Basically, here's what I'm attempting to do: I want to implement a Heap memory structure. I've read the C stdlib source code and found out how malloc() and free() work, when in the context of a single contiguous block of memory. Of course, malloc() and free() are also running in a virtual memory space which is provided to it by the operating system, which we don't have on the TI. But working with hard coded addresses, I believe I could implement a Heap structure in the TI using standard memory.
Now I want to consider using the SAMS as well. malloc() returns an address pointing to the beginning of the allocated chunk of memory, immediately following the length prefix, so in the SAMS case, I believe I can replace this return value with an address/bank pair. I will need to write a fetch routine to operate on this address/bank pair, so that the application software can be agnostic about where in memory its data lies. The memory management routine will take care of the mapping/banking for it.

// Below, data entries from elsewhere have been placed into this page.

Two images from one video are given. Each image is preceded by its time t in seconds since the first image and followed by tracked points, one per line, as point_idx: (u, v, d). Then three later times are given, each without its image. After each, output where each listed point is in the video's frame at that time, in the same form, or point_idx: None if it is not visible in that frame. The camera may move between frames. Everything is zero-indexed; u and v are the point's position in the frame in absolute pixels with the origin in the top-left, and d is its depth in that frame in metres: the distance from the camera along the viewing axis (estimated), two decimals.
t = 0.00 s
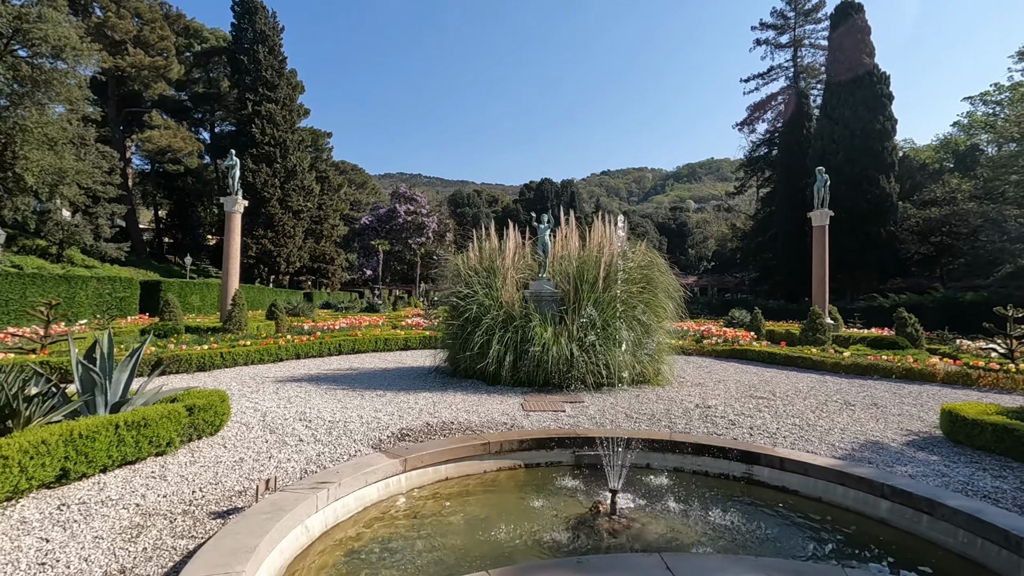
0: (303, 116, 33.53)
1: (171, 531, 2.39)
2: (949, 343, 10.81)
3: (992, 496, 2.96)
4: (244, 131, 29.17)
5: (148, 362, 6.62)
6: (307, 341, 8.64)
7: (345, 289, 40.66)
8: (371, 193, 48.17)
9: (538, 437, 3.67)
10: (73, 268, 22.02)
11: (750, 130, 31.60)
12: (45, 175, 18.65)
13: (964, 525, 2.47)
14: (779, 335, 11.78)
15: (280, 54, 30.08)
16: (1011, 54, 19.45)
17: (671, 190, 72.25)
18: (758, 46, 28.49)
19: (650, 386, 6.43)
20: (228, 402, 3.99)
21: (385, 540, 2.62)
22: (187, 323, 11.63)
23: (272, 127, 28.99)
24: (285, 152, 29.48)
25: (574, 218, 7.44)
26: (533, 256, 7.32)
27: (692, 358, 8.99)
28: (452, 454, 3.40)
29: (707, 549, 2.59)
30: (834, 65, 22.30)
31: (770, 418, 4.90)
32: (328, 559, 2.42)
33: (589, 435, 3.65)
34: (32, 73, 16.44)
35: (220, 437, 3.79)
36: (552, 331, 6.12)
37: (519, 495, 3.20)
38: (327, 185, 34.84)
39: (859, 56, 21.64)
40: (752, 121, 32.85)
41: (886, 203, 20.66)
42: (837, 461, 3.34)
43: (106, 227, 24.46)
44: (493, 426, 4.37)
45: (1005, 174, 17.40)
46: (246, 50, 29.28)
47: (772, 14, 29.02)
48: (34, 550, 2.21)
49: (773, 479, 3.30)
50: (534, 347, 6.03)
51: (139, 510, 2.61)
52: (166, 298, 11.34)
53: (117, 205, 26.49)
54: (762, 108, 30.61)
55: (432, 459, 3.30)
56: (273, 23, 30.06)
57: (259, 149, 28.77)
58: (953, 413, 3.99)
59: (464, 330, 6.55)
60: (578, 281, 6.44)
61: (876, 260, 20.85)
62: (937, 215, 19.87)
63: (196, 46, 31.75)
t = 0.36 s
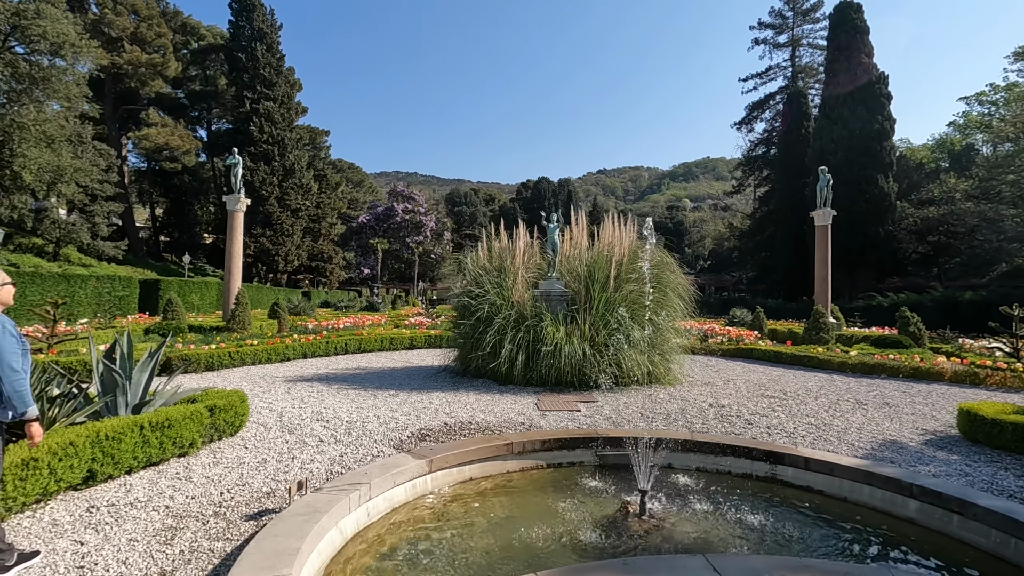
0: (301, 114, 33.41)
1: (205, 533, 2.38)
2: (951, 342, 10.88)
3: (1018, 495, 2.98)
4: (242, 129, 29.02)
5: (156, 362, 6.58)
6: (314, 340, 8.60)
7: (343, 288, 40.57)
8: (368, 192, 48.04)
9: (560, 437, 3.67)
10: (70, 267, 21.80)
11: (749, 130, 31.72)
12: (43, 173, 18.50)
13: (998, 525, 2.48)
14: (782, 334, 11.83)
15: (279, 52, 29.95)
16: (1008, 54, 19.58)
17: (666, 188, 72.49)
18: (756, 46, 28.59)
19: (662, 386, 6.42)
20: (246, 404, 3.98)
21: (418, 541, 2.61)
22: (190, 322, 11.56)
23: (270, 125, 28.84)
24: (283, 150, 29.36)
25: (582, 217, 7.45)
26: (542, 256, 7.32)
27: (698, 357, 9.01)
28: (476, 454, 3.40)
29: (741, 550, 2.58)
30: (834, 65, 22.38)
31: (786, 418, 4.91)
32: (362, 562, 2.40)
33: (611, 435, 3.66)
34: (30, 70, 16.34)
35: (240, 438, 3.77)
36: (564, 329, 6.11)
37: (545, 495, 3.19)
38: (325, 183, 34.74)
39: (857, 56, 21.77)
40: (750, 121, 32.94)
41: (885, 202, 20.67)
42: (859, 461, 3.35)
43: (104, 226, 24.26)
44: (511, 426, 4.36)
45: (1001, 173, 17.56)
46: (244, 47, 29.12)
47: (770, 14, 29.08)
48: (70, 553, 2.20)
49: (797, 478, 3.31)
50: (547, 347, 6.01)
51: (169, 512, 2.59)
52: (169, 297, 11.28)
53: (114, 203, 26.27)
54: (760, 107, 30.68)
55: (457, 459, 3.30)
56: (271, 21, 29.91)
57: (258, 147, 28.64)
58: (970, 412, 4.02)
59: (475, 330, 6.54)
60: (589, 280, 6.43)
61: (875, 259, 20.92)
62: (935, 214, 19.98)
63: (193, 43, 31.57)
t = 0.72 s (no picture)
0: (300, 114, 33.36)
1: (242, 533, 2.39)
2: (953, 342, 10.96)
3: None
4: (241, 129, 28.94)
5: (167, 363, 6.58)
6: (321, 341, 8.61)
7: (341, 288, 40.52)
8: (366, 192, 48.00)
9: (582, 438, 3.69)
10: (68, 267, 21.66)
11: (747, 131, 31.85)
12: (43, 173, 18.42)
13: None
14: (784, 334, 11.90)
15: (278, 52, 29.92)
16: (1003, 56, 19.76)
17: (662, 189, 72.78)
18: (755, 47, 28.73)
19: (672, 386, 6.44)
20: (266, 406, 4.00)
21: (453, 542, 2.63)
22: (194, 322, 11.52)
23: (270, 125, 28.79)
24: (282, 150, 29.31)
25: (591, 218, 7.47)
26: (550, 257, 7.35)
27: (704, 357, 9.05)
28: (500, 455, 3.41)
29: (772, 549, 2.61)
30: (832, 66, 22.51)
31: (799, 418, 4.94)
32: (397, 564, 2.41)
33: (631, 436, 3.68)
34: (30, 70, 16.27)
35: (261, 439, 3.77)
36: (575, 330, 6.12)
37: (570, 496, 3.20)
38: (324, 184, 34.71)
39: (855, 58, 21.90)
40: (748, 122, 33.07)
41: (884, 203, 20.71)
42: (879, 460, 3.39)
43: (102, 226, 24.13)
44: (529, 426, 4.38)
45: (998, 174, 17.72)
46: (243, 47, 29.05)
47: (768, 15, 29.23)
48: (110, 553, 2.20)
49: (818, 478, 3.34)
50: (558, 348, 6.02)
51: (203, 513, 2.60)
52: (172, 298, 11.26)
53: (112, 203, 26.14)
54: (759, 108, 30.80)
55: (481, 460, 3.32)
56: (270, 21, 29.87)
57: (256, 147, 28.56)
58: (985, 412, 4.06)
59: (487, 331, 6.54)
60: (599, 280, 6.45)
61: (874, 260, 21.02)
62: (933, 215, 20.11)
63: (191, 43, 31.48)
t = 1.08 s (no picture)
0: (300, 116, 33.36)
1: (285, 534, 2.43)
2: (956, 344, 11.05)
3: None
4: (241, 130, 28.92)
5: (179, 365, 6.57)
6: (330, 343, 8.64)
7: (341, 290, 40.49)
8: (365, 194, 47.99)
9: (605, 439, 3.73)
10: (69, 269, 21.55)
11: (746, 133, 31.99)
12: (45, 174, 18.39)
13: None
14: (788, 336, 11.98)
15: (278, 54, 29.94)
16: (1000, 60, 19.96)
17: (659, 191, 73.19)
18: (754, 51, 28.87)
19: (684, 387, 6.48)
20: (290, 406, 4.02)
21: (488, 544, 2.67)
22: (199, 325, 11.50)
23: (270, 127, 28.78)
24: (283, 152, 29.30)
25: (601, 221, 7.51)
26: (560, 260, 7.40)
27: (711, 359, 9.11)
28: (525, 456, 3.45)
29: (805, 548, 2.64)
30: (831, 70, 22.63)
31: (813, 419, 5.00)
32: (436, 564, 2.45)
33: (653, 438, 3.73)
34: (33, 72, 16.24)
35: (286, 441, 3.79)
36: (588, 332, 6.16)
37: (597, 497, 3.24)
38: (324, 186, 34.73)
39: (854, 61, 22.04)
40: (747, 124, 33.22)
41: (883, 205, 20.79)
42: (897, 461, 3.44)
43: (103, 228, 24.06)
44: (549, 428, 4.41)
45: (996, 177, 17.88)
46: (243, 49, 29.02)
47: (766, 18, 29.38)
48: (158, 554, 2.22)
49: (839, 478, 3.39)
50: (572, 350, 6.06)
51: (241, 514, 2.63)
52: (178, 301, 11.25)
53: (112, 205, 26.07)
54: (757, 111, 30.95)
55: (508, 461, 3.36)
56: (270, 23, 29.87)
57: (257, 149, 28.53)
58: (1000, 414, 4.13)
59: (500, 334, 6.57)
60: (611, 283, 6.49)
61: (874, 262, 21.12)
62: (932, 218, 20.24)
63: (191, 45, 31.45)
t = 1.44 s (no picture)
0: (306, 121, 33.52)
1: (320, 539, 2.41)
2: (968, 349, 10.99)
3: None
4: (248, 135, 29.04)
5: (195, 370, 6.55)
6: (342, 347, 8.64)
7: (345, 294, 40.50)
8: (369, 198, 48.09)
9: (630, 444, 3.71)
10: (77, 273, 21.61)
11: (751, 137, 31.98)
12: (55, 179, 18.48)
13: None
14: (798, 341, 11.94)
15: (284, 59, 30.10)
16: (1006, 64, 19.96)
17: (662, 195, 73.19)
18: (759, 55, 28.89)
19: (700, 392, 6.44)
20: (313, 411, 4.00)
21: (520, 550, 2.66)
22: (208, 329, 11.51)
23: (277, 132, 28.89)
24: (289, 157, 29.42)
25: (614, 225, 7.50)
26: (575, 265, 7.39)
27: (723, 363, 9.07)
28: (551, 461, 3.43)
29: (842, 555, 2.61)
30: (837, 74, 22.62)
31: (835, 424, 4.95)
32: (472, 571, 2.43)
33: (679, 442, 3.71)
34: (45, 77, 16.36)
35: (309, 445, 3.79)
36: (604, 336, 6.15)
37: (625, 503, 3.21)
38: (329, 190, 34.83)
39: (861, 65, 22.01)
40: (751, 128, 33.22)
41: (890, 209, 20.71)
42: (927, 466, 3.41)
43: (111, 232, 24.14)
44: (570, 432, 4.39)
45: (1004, 181, 17.84)
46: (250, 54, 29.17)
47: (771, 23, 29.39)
48: (196, 560, 2.21)
49: (868, 484, 3.36)
50: (589, 354, 6.04)
51: (273, 519, 2.61)
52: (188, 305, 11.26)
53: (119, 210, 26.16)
54: (762, 115, 30.96)
55: (534, 467, 3.34)
56: (276, 28, 30.03)
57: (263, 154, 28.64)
58: None
59: (515, 338, 6.55)
60: (626, 287, 6.47)
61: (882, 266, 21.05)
62: (939, 222, 20.18)
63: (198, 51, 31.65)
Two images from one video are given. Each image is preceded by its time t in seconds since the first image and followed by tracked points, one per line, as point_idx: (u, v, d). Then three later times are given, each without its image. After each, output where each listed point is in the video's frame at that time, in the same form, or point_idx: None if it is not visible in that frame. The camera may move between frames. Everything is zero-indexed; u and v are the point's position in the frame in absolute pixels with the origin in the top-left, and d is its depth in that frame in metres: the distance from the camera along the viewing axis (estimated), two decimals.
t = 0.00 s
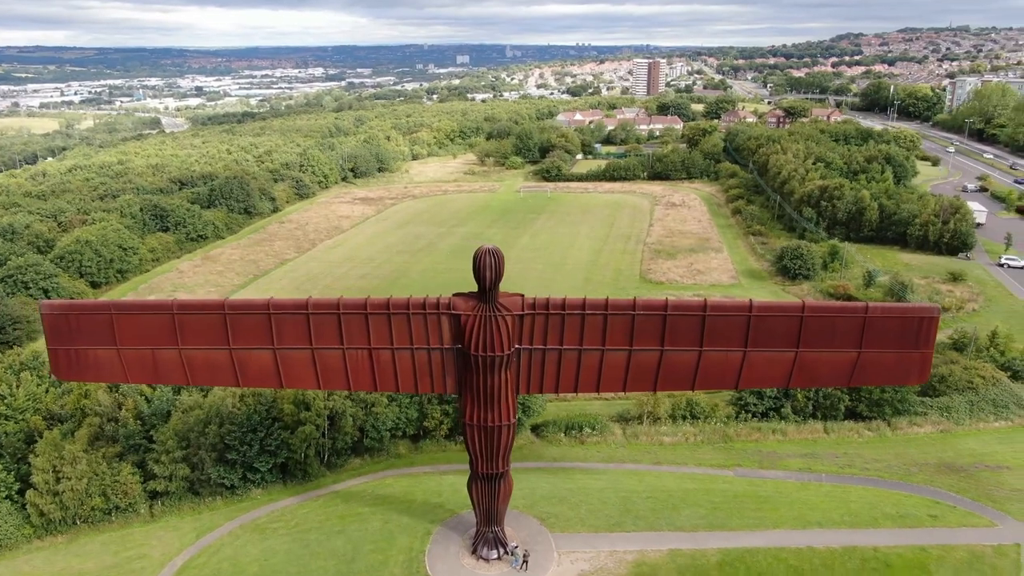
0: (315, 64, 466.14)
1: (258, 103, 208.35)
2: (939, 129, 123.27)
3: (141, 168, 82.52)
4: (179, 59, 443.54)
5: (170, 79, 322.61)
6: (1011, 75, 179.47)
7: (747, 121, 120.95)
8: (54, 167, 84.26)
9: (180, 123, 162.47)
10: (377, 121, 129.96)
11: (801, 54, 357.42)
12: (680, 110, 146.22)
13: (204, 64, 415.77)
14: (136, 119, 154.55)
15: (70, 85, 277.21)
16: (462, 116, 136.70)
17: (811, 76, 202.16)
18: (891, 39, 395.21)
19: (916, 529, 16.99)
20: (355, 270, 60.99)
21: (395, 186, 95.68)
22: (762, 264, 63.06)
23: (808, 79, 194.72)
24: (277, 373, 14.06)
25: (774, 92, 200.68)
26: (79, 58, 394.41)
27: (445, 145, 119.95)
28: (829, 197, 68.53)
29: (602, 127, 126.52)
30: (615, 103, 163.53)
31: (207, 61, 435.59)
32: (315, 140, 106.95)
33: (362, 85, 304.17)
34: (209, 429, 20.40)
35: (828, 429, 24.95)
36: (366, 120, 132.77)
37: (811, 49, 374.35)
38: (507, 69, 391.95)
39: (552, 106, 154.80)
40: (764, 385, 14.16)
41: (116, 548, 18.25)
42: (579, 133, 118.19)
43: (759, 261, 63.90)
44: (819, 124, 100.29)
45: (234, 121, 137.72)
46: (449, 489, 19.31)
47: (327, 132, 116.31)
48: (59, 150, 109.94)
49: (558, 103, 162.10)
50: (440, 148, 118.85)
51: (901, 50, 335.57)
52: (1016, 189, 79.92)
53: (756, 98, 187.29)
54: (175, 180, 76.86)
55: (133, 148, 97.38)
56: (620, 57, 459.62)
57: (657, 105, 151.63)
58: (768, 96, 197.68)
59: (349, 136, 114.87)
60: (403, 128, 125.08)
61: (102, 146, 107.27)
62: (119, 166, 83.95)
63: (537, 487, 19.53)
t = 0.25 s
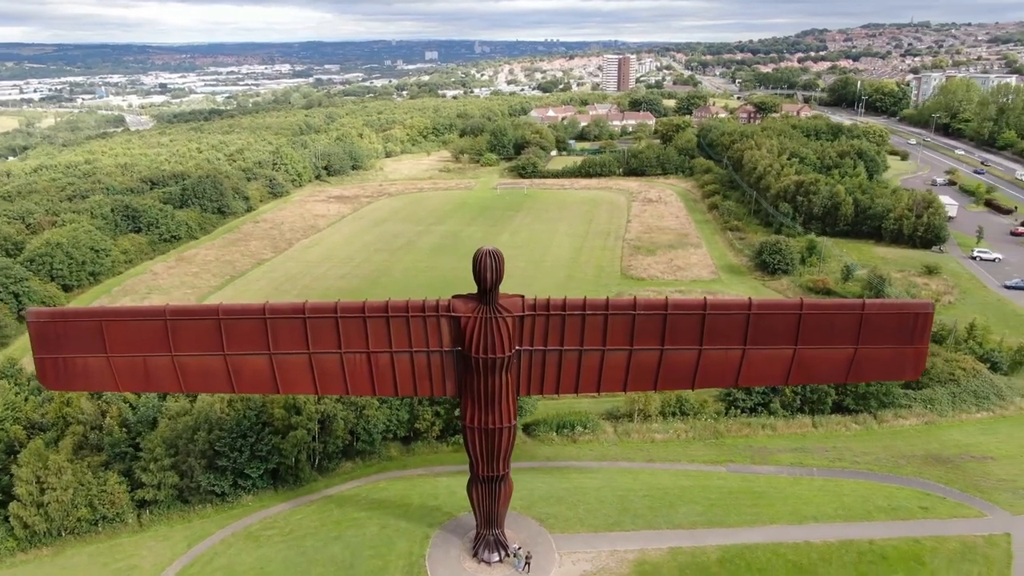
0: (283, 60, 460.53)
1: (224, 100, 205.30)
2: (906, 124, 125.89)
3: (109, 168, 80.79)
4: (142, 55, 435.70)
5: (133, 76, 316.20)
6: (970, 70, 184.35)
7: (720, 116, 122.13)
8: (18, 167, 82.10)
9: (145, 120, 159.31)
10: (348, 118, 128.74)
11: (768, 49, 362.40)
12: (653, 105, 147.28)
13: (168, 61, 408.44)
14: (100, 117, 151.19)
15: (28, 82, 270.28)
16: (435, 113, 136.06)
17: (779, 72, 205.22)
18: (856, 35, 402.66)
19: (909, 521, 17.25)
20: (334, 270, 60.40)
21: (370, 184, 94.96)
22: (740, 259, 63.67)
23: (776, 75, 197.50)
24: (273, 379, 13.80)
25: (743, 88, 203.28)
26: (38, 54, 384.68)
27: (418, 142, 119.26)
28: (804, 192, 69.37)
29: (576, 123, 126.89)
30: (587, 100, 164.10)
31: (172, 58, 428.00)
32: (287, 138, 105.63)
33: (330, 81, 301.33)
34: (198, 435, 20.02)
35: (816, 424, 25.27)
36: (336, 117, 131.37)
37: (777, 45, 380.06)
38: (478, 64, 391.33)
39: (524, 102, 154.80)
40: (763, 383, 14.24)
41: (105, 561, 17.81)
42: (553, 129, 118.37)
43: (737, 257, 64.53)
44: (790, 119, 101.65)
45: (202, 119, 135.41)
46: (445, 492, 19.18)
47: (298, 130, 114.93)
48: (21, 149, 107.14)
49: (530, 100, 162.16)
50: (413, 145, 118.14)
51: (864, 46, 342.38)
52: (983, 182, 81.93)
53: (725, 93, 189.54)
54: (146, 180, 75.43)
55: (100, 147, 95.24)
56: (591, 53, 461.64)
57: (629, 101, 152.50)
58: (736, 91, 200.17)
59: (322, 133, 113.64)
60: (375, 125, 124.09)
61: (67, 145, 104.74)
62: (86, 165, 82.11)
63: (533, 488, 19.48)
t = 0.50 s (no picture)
0: (253, 57, 455.06)
1: (194, 98, 202.32)
2: (877, 119, 127.96)
3: (79, 168, 79.24)
4: (108, 52, 427.99)
5: (97, 74, 310.23)
6: (935, 66, 188.41)
7: (695, 112, 123.08)
8: None
9: (112, 118, 156.26)
10: (322, 115, 127.47)
11: (740, 46, 366.63)
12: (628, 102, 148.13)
13: (135, 58, 401.58)
14: (65, 115, 148.13)
15: None
16: (410, 110, 135.35)
17: (751, 68, 207.64)
18: (825, 31, 408.78)
19: (903, 514, 17.47)
20: (315, 269, 59.84)
21: (347, 182, 94.17)
22: (721, 255, 64.17)
23: (748, 71, 199.86)
24: (271, 385, 13.61)
25: (716, 84, 205.25)
26: None
27: (394, 140, 118.52)
28: (783, 188, 70.07)
29: (552, 120, 127.11)
30: (562, 97, 164.45)
31: (139, 55, 420.69)
32: (261, 136, 104.37)
33: (301, 78, 298.49)
34: (188, 441, 19.68)
35: (805, 419, 25.56)
36: (310, 114, 129.99)
37: (748, 41, 384.93)
38: (452, 61, 390.41)
39: (499, 99, 154.70)
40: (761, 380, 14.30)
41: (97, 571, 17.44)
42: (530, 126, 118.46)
43: (719, 252, 65.04)
44: (764, 115, 102.71)
45: (173, 117, 133.27)
46: (441, 493, 19.07)
47: (272, 128, 113.67)
48: None
49: (506, 96, 162.01)
50: (389, 143, 117.39)
51: (833, 42, 347.83)
52: (955, 177, 83.45)
53: (698, 89, 191.17)
54: (119, 180, 74.23)
55: (69, 146, 93.30)
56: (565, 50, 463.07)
57: (604, 97, 153.14)
58: (709, 87, 202.12)
59: (296, 130, 112.46)
60: (350, 122, 123.02)
61: (33, 144, 102.42)
62: (56, 165, 80.50)
63: (529, 487, 19.44)
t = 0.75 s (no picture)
0: (218, 53, 447.43)
1: (157, 95, 198.38)
2: (845, 114, 130.22)
3: (43, 167, 77.22)
4: (68, 48, 417.63)
5: (55, 70, 302.34)
6: (896, 60, 192.61)
7: (667, 107, 123.94)
8: None
9: (73, 116, 152.41)
10: (291, 112, 125.83)
11: (707, 41, 370.79)
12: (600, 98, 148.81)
13: (95, 54, 392.42)
14: (24, 113, 144.08)
15: None
16: (381, 107, 134.33)
17: (719, 63, 209.94)
18: (789, 26, 415.05)
19: (895, 505, 17.74)
20: (293, 269, 59.13)
21: (320, 180, 93.09)
22: (699, 250, 64.69)
23: (716, 66, 202.07)
24: (268, 390, 13.37)
25: (684, 79, 207.15)
26: None
27: (366, 137, 117.53)
28: (759, 182, 70.80)
29: (525, 116, 127.17)
30: (534, 93, 164.64)
31: (99, 51, 410.94)
32: (232, 134, 102.72)
33: (267, 75, 294.29)
34: (178, 448, 19.30)
35: (793, 412, 25.88)
36: (278, 111, 128.24)
37: (714, 36, 389.66)
38: (421, 57, 388.39)
39: (471, 95, 154.24)
40: (759, 377, 14.39)
41: None
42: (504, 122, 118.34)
43: (696, 247, 65.56)
44: (736, 110, 103.77)
45: (137, 115, 130.51)
46: (436, 495, 18.94)
47: (242, 126, 111.94)
48: None
49: (477, 92, 161.49)
50: (361, 140, 116.37)
51: (798, 37, 353.62)
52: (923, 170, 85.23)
53: (667, 84, 192.73)
54: (87, 180, 72.59)
55: (31, 145, 90.85)
56: (534, 45, 463.69)
57: (576, 93, 153.58)
58: (678, 82, 203.98)
59: (267, 128, 110.86)
60: (321, 119, 121.66)
61: None
62: (19, 165, 78.36)
63: (525, 487, 19.38)
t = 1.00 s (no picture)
0: (185, 51, 440.26)
1: (123, 93, 194.58)
2: (816, 109, 131.96)
3: (9, 168, 75.36)
4: (29, 45, 407.83)
5: (15, 68, 294.99)
6: (862, 56, 196.28)
7: (642, 104, 124.57)
8: None
9: (35, 115, 148.87)
10: (262, 110, 124.23)
11: (678, 37, 374.95)
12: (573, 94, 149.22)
13: (58, 52, 384.01)
14: None
15: None
16: (353, 104, 133.21)
17: (691, 59, 211.91)
18: (758, 22, 420.07)
19: (887, 498, 17.99)
20: (272, 270, 58.46)
21: (295, 179, 92.07)
22: (680, 246, 65.10)
23: (688, 62, 203.98)
24: (265, 395, 13.15)
25: (656, 75, 208.71)
26: None
27: (340, 134, 116.51)
28: (737, 178, 71.39)
29: (500, 112, 127.05)
30: (508, 90, 164.52)
31: (62, 48, 401.89)
32: (203, 133, 101.18)
33: (236, 72, 290.40)
34: (167, 455, 18.93)
35: (782, 407, 26.15)
36: (248, 109, 126.50)
37: (684, 32, 393.96)
38: (393, 54, 386.54)
39: (444, 92, 153.66)
40: (757, 374, 14.46)
41: None
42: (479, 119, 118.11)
43: (677, 243, 65.97)
44: (710, 106, 104.59)
45: (104, 113, 127.85)
46: (432, 498, 18.79)
47: (213, 125, 110.31)
48: None
49: (451, 89, 160.99)
50: (335, 138, 115.33)
51: (766, 33, 358.50)
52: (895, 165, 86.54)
53: (639, 81, 194.03)
54: (56, 180, 71.07)
55: None
56: (507, 42, 464.22)
57: (550, 90, 153.76)
58: (650, 79, 205.48)
59: (239, 126, 109.32)
60: (294, 116, 120.30)
61: None
62: None
63: (521, 488, 19.34)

Of course, what this means is, I'll have a maximum allocation size of 4K when requesting a block from malloc(), since the application software won't be able to tell when it's reached the end of a page, if the memory management function is doing all the management for it. I'll have to think on this some more.
I'm sort of a computer science geek, so I like data structures and structured programming and things like this, so I like the notion of having a managed Heap of memory that I can allocate and deallocate at will, avoiding memory leaks that way. Just in case you guys wanted to know what I'm learning all this for!